Clim1_map <- here_rel("notebook", "figs", "fPCA1_map.png")
if (file.exists(Clim1_map)) knitr::include_graphics(Clim1_map)
Clim2_map <- here_rel("notebook", "figs", "fPCA2_map.png")
if (file.exists(Clim2_map)) knitr::include_graphics(Clim2_map)
hab_map <- here_rel("notebook", "figs", "Habitat_map.png")
if (file.exists(hab_map)) knitr::include_graphics(hab_map)
Geomorphological landscapes were described using a landscape classification (Guitet et al. 2013), in which broad geomorphological types (e.g. coastal, multiconvex, multiconcave, plateaux, high relief) are subdivided into finer geomorphological subtypes (coded 1–13 in Figure 4). In analyses, subtypes are used as the primary categorical predictor to capture mesoscale landform-driven hydro-edaphic contrasts, while types provide a higher-level summary for reporting and interpretation.
| Geomorphological landscape type | Geomorphological landscape subtype | Share of area (%) | Mean altitude (m) | Mean altitude range (m) | Mean hillslope (%) | Dominant soils |
|---|---|---|---|---|---|---|
| Coastal | ① - coastal flat plains | 2% | <100 | <40 | <10 | Arenosol, acrisol, gleysols |
| ② - plains with residual relief | 1% | <100 | <40 | 10-15 | Acrisols dominant | |
| ③ - coastal white sands | 0.1% | <100 | <40 | <10 | Podsols | |
| Multiconcave | ④ - inland plains with residual relief | 7% | 100-200 | 20-60 | 10-15 | Acrisols dominant |
| ⑤ - inland flat plains | 1% | 100-200 | 20-60 | 10-15 | Acrisols dominant | |
| Multiconvex | ⑥ - low hills and large valleys | 4% | 50-150 | 20-60 | 10-15 | Acrisols and arenosols |
| ⑦ - complex hilly areas | 5% | 50-150 | 40-90 | 10-25 | Acrisols and ferralsols | |
| ⑧ - peneplain with moderate hills | 7% | 50-150 | 40-60 | 10-15 | Acrisols dominant | |
| ⑨ - regular pattern hilly areas | 6% | <150 | 40-90 | 15-25 | Acrisols dominant | |
| Plateaux | ⑩ - very moderate plateau | 12% | 50-200 | 40-60 | 10-20 | Ferralsols dominant |
| ⑪ - long and high plateau, | 9% | 50-200 | 60-150 | 15-25 | Ferralsols dominant | |
| High reliefs | ⑫ - high hills | 14% | 50-200 | >150 | >20 | Ferralsols and plinthosols |
| ⑬ - sub-montane relief | 0.3% | 200-500 | >150 | 10-25 | Ferralsols and plinthosols |
Local topographic variation was assessed with a topographic wetness index.

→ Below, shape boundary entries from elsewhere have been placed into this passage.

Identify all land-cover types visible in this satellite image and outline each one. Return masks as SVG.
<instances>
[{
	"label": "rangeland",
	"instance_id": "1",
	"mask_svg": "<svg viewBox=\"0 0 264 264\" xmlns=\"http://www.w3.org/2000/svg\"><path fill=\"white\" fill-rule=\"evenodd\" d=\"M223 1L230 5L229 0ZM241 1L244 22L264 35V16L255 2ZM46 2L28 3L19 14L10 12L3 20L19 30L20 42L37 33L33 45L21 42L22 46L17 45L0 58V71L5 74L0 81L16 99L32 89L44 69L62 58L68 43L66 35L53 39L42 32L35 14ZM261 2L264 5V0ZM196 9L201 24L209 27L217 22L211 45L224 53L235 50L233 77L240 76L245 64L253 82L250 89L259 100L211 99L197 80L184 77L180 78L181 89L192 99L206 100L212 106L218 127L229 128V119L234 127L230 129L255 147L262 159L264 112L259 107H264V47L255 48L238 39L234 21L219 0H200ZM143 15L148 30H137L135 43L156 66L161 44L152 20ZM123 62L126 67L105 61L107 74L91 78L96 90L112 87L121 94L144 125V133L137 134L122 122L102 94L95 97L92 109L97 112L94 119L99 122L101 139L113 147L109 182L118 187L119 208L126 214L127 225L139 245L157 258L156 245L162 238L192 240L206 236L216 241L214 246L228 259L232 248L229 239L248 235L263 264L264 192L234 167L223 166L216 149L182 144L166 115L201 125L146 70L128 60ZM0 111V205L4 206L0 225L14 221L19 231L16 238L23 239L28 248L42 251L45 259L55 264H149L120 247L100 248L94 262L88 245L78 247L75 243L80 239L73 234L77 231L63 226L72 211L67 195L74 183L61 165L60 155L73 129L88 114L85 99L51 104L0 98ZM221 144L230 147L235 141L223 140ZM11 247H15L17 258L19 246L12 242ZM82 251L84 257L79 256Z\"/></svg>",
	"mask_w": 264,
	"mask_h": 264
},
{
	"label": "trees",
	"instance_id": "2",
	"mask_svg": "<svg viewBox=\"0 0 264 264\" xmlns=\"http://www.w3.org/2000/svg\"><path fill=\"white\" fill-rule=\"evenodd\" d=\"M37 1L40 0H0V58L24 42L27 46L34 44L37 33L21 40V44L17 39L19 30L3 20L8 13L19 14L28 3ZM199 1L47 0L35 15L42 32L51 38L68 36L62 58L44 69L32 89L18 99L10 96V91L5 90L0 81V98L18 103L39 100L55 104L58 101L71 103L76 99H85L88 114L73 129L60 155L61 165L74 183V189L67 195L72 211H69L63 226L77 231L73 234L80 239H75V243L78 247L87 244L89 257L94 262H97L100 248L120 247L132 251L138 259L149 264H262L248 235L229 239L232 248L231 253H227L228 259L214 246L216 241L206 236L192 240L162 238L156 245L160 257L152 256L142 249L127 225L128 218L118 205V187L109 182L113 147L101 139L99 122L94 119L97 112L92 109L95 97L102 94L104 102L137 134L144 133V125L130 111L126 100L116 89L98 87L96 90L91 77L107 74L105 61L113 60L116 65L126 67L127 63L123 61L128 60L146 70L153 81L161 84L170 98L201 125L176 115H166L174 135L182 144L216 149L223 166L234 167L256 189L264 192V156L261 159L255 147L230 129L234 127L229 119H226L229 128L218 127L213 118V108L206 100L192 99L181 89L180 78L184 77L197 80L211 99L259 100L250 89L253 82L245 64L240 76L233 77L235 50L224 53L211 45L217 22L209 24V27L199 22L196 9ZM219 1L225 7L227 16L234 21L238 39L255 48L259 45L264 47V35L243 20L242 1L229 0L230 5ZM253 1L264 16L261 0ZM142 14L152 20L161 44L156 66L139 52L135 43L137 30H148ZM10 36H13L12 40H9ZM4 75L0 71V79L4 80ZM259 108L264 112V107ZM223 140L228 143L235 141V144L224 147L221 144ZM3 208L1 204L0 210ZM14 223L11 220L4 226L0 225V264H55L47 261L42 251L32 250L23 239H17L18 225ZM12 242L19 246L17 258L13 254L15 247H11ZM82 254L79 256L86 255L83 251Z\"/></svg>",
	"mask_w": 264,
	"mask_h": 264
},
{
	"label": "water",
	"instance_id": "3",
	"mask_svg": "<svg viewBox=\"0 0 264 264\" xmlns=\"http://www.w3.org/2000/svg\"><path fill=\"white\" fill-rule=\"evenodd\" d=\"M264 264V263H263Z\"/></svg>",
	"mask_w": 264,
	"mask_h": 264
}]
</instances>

We used the SAGA Wetness Index (Böhner and Selige 2006), as an indicator of the local distribution of water and nutrients in the soil (Schmitt et al. 2021). The SWI estimates the expected local water accumulation by combining upslope contributing area and slope. A first step consist in computing the flow accumulation from a Digital Elevation Model using a multiple flow direction approach (Freeman) and derives a specific catchment area (SCA) (contributing area per unit contour width). To reduce artefacts in low-relief terrain, where standard wetness indices can produce unstable or spuriously high values in flat valley bottoms, a second step applies an iterative modification of the SCA that constrains contributing area in nearly planar zones as a function of local slope and neighbourhood maxima, thereby yielding more realistic wetness patterns under weak gradients. The SWI is then calculated as follow: \[ SWI = log\left(\dfrac{SCA}{tan(\beta)}\right) \]
where \(\beta\) is the local slope angle and \(SCA\) is the corrected specific catchment area.
We used a 10 m aggregated version of the high-resolution RGE ALTI® DEM (IGN 2023), which covers French Guiana with two large-scale methods (radar and image correlation). SWI was computed across French Guiana using elevation with SAGA GIS (Conrad et al. 2015). Due to a strong right skewness in SWI, we used the median SWI per inventory unit and verified its representativeness using the within inventory unit coefficient of variation of SWI:
SWI_extract_path <- here_rel("data","microtopo_data","SWI_extract.tsv")
SWI_extract <- vroom::vroom(SWI_extract_path)
## Rows: 71245 Columns: 2
## ── Column specification ────────────────────────────────────────────────────────────────────────────────────────────────
## Delimiter: "\t"
## chr (1): PlotID
## dbl (1): SWI
##
## ℹ Use `spec()` to retrieve the full column specification for this data.
## ℹ Specify the column types or set `show_col_types = FALSE` to quiet this message.
SWI_extract |> mutate(PlotID =factor(PlotID)) |>
group_by(PlotID) |>
summarize(Median = log(median(SWI)+1), Sigma = sqrt(var(log(SWI+1)))) |>
ungroup() |>
mutate(Cov = Sigma/Median) |>
summarize(
`Mean (%)` = 100*mean(Cov, na.rm = TRUE),
`2.5% bound (%)` = 100*quantile(Cov, 0.025, na.rm = TRUE),
`97.5% bound (%)` = 100*quantile(Cov, 0.975, na.rm = TRUE))|>
mutate(`Variable` = "Median SWI") |>
select(`Variable`,`Mean (%)`, `2.5% bound (%)`, `97.5% bound (%)`)|>
gt() |>
fmt_number(columns = c(`Variable`,`Mean (%)`, `2.5% bound (%)`, `97.5% bound (%)`), decimals = 2) |>
opts_theme()| Variable | Mean (%) | 2.5% bound (%) | 97.5% bound (%) |
|---|---|---|---|
| Median SWI | 3.16 | 0.44 | 9.96 |